Closed Wallacoloo closed 10 years ago

Wallacoloo commented 10 years ago

I'm told that the FETs often used for controlling a heater dissipate a significant amount of power when switching.

250kHz switching (current PCM over DMA rate) is way faster than is necessary for controlling a heater. I can't find any info on optimal frequencies, but I suspect there's very little discernible difference until you get below ~20Hz.

matthewSorensen commented 10 years ago

250kHz is definitely far too fast. 25kHz is reasonable, and has the advantage of being about most hearing thresholds, in case there are magnetic effects/weird PSU things happening....

FET choice can reduce switching heat (low threshold, small gate charge), and a proper FET driver should basically eliminate it...

Wallacoloo commented 10 years ago

That's a fair point about audible effects.

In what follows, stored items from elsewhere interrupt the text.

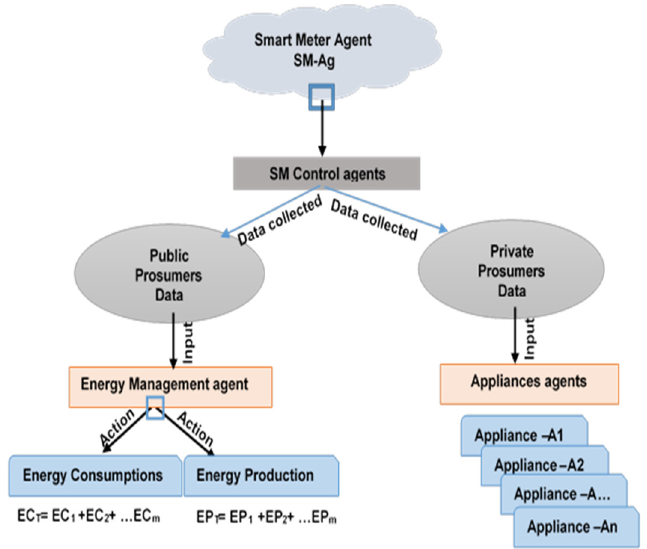
Figure A4. Data Collected by SMAs .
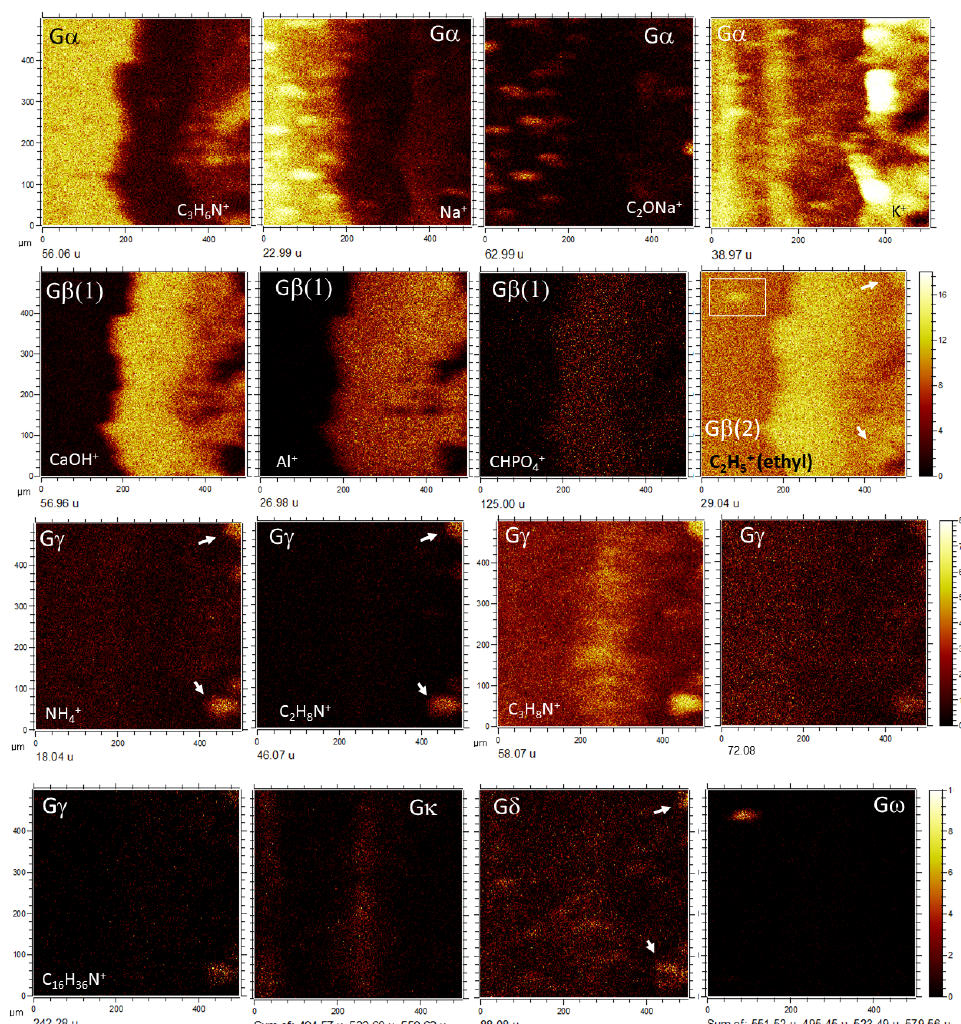
Figure 6. Characterization of the morphological groups by using the cation ToF-SIMS images in TA2. It has led to the identification of six different groups including G α , G β , G γ , G κ , G δ , and G ω . G α shows two variations that have been named G α (1) and G α (2) which are defined by the absence/presence of the nodular structures enriched in NH 4+ . The white arrows point to the nodular microstructures associated with NH 4+ and different N-bearing cations characterized as amino acids. K + and Na + classified as G α show a somewhat different distribution as they follow the occurrence of the filamentous-like microstructures crossing the glassy layer (ms in Figure 2b). Furthermore, K + also reveals the presence of two ~50 micron-sized lamina inside the glassy layer as well. It also has a high intensity in the phosphate-bearing patches. The white square points to an intensity increase in a very localized area that has been assigned to G ω . The ToF-SIMS images were obtained from a rasterized surface area of a 500 μ m square.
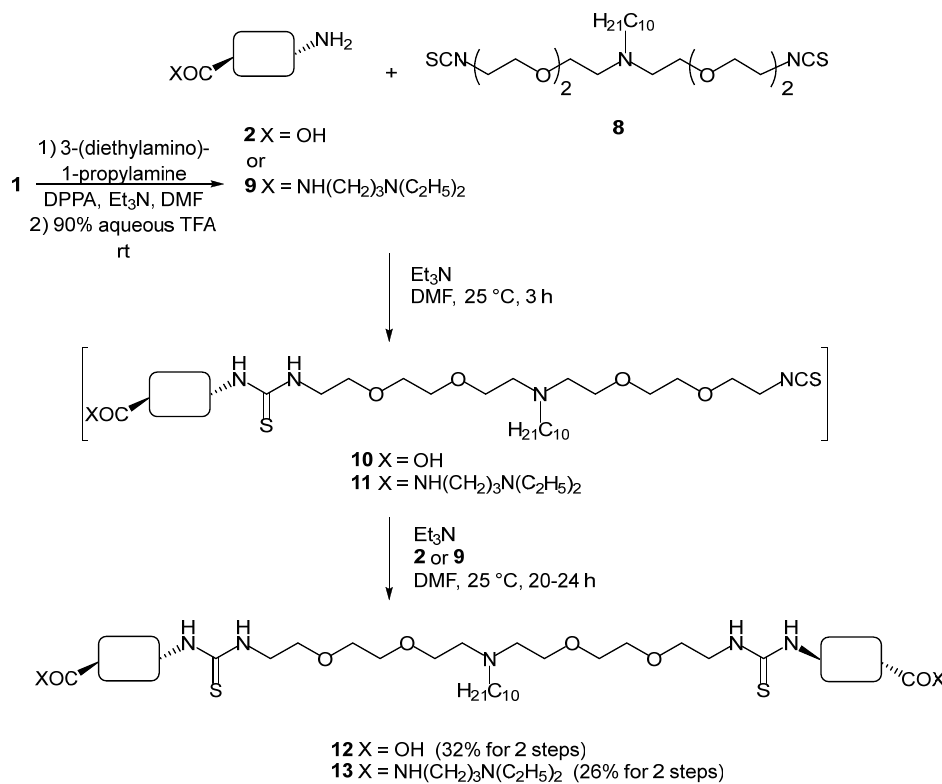
Scheme 3. Synthesis of covalent dimers of teicoplanin pseudoaglycone 2 with N - N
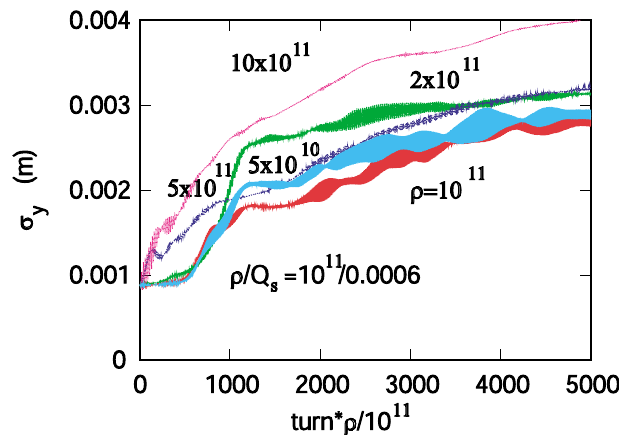
FIG. 42. (Color) Vertical rms beam-size growth of a KEKB bunch over 500 turns for different values of chromaticity Q simulated by the HEADTAIL code [85].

This may be getting nitpicky, but I imagine with a large current going through the hotend resistor, and with the thermistor being < 1 cm away, they may be coupled in some way (E/M fields inducing voltages). Because of things like inductance, I imagine that the faster the switching frequency, the lesser the interference. But is there any detectable interference between a typical hotend and thermistor for this to even be a consideration?

matthewSorensen commented 10 years ago

I would worry far more about cross-talk along the nice long unshielded wire run... We could very easily figure out if that is something to reduce - a matter of asking Ben if you can use the 'scope for a few minutes.

Wallacoloo commented 10 years ago

Added support for specifying a desired frequency for PWM. Hotends default to 25kHz.